Son père a appelé son gendre Juan Carlos Galaviz, qui a repéré les corps criblés de Montes de Oca et du chauffeur d’ambulance dans une rue à côté du véhicule abandonné.

Puis, dans la nuit du vendredi 15, plusieurs hommes sont arrivés dans un hôpital rural de Durango où travaillait Eric Andrade Ramírez. Ils semblaient être sous l’emprise de la drogue.

Les détails de ce qui s’est passé ensuite ne sont pas clairs, mais à un moment donné, au moins l’un d’eux a sorti une arme à feu.

Andrade, 25 ans, a été tué quelques jours avant la fin de son service à El Salto, une ville forestière à une heure et demie de route de son domicile dans la ville de Durango.

Après le meurtre, certains étudiants en médecine de Durango ont quitté leur poste, jurant de ne pas revenir.

“Comment est-il possible que nous fournissions un service de santé pour soigner les autres, mais que personne ne nous protège ?”, s’interroge Daniel Ramírez, 27 ans, un collègue qui a décidé de quitter son travail dans une ville de Durango où, selon lui, les trafiquants de drogue collaboraient avec la police.

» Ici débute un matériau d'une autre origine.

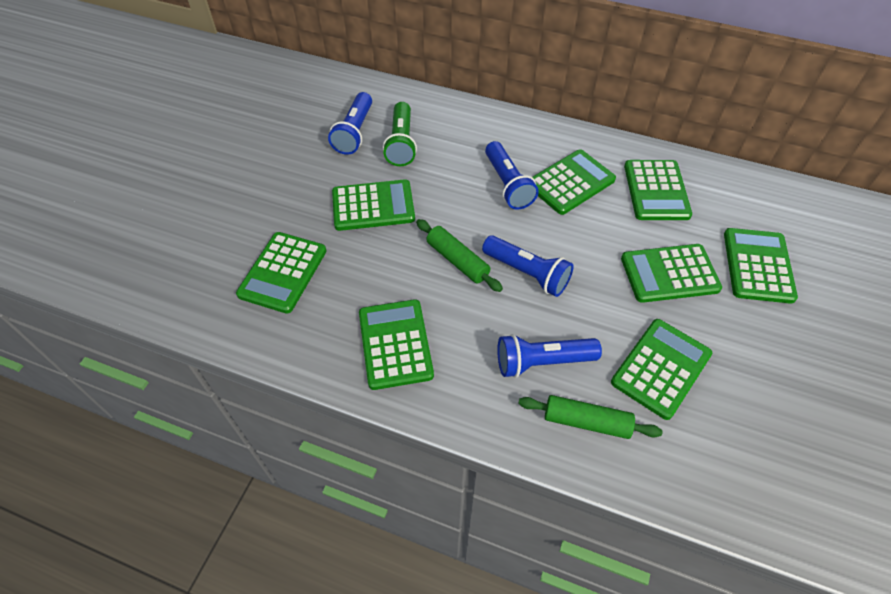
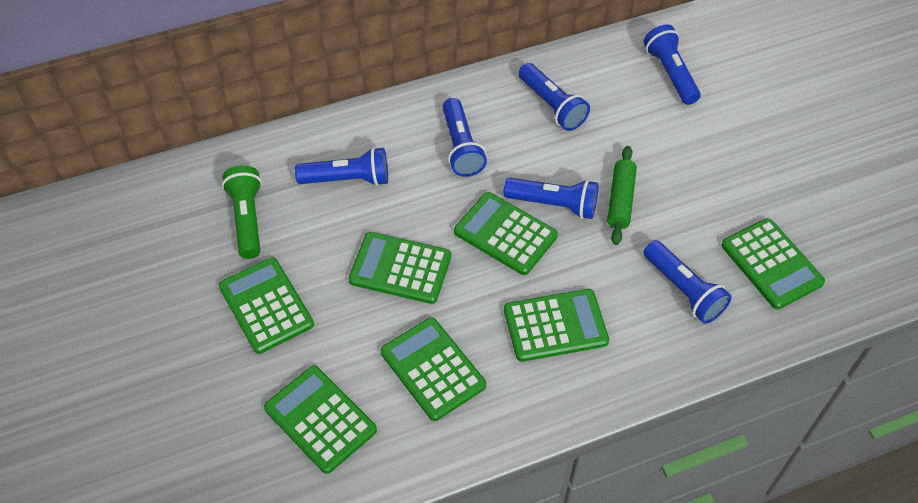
blue flashlight: [328,92,372,155] [482,235,574,297] [485,141,539,210] [497,334,602,378] = 4 -> [295,147,388,186] [442,98,487,177] [504,178,599,219] [518,63,590,131] [643,240,732,324] [644,24,700,105] = 6
green calculator: [236,232,326,314] [332,179,415,231] [359,299,434,390] [532,149,616,215] [611,319,712,420] [621,244,722,303] [624,160,692,220] [724,228,798,304] = 8 -> [219,258,314,354] [264,366,377,474] [349,232,451,304] [381,317,486,421] [454,192,558,275] [504,289,609,362] [721,218,825,309] = 7
green rolling pin: [416,219,503,292] [518,395,663,439] = 2 -> [607,146,637,245] = 1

docteur Martín Gerardo Soriano Sariñana, recteur de l’Université autonome de Durango où Andrade était étudiant, a déclaré qu’environ 180 étudiants seront transférés de leurs postes. Il a promis de développer “des programmes de service communautaire pour nos étudiants qui ne compromettent pas leur sécurité”.

Lors des funérailles d’Andrade dimanche après-midi, des camarades de classe en blouse blanche ont pleuré en silence en regardant son cercueil être descendu dans une tombe pendant qu’un groupe de 13 musiciens jouait. Ses amis l’ont décrit comme une personne charismatique qui aimait la musique Norteño et organisait des fêtes.

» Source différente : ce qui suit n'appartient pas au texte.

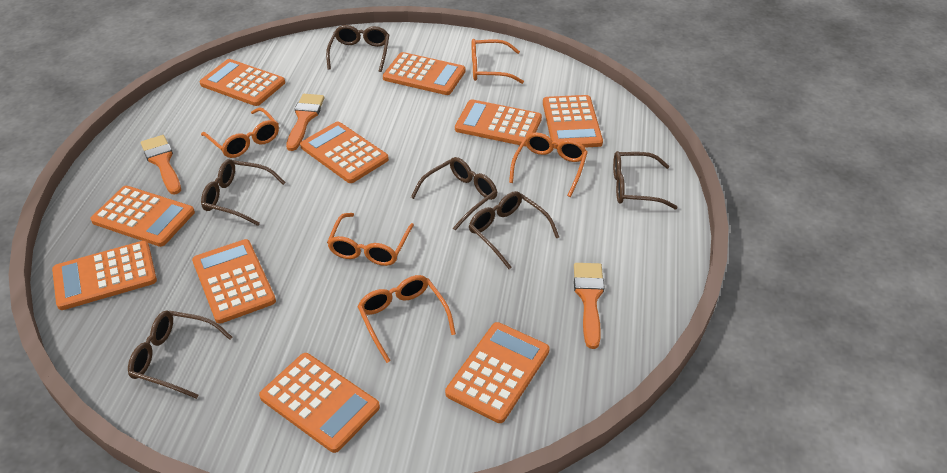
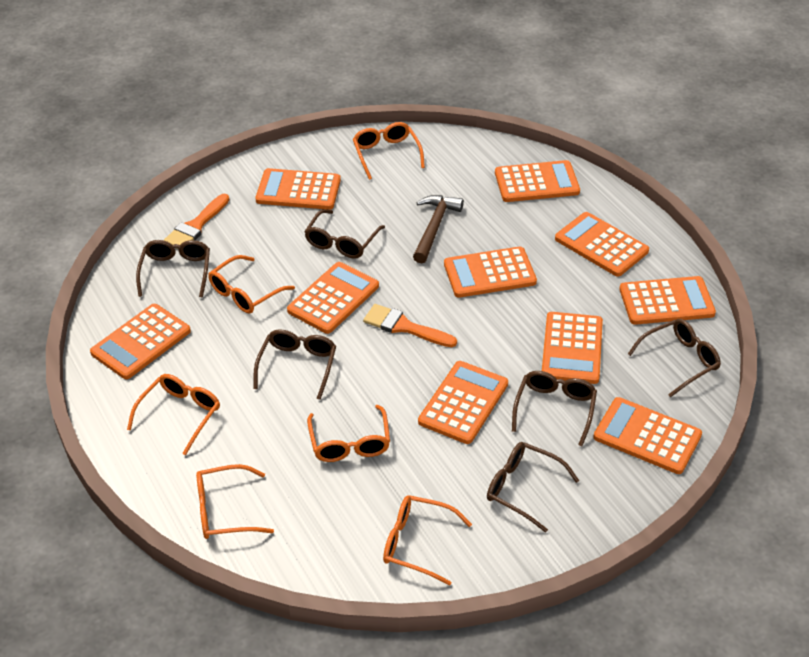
brown hammer: none = 0 -> [413,195,464,263] = 1
orange brush: [141,135,181,195] [286,94,325,151] [574,263,605,349] = 3 -> [164,194,230,249] [363,304,457,347] = 2
orange glasses: [201,107,279,158] [327,213,414,266] [357,275,456,363] [472,39,524,84] [509,132,588,197] = 5 -> [127,374,220,455] [196,464,274,539] [208,255,295,314] [307,405,390,462] [353,122,425,180] [383,495,472,586] = 6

Son frère Luis, 29 ans, a déclaré qu’Andrade avait passé sa dernière année très agitée alors que des hommes armés se présentaient fréquemment pour demander un traitement.

“J’ai vécu dans la peur”, a déclaré Luis. “Je ne voulais pas faire le service.”

Sa sœur Suhey, 24 ans, la plus jeune des trois frères et également étudiante en médecine, doit commencer son service communautaire le 1er août dans une ville à la périphérie de Durango. Il reconsidère.

“En ce moment, je déteste la médecine”, a-t-il déclaré.

La clinique où est décédé son frère, un bâtiment blanc d’un étage, est fermée. Dans le hall, un bouquet de fleurs et des bougies reposent sur le sol à côté d’une grande tache de sang séché.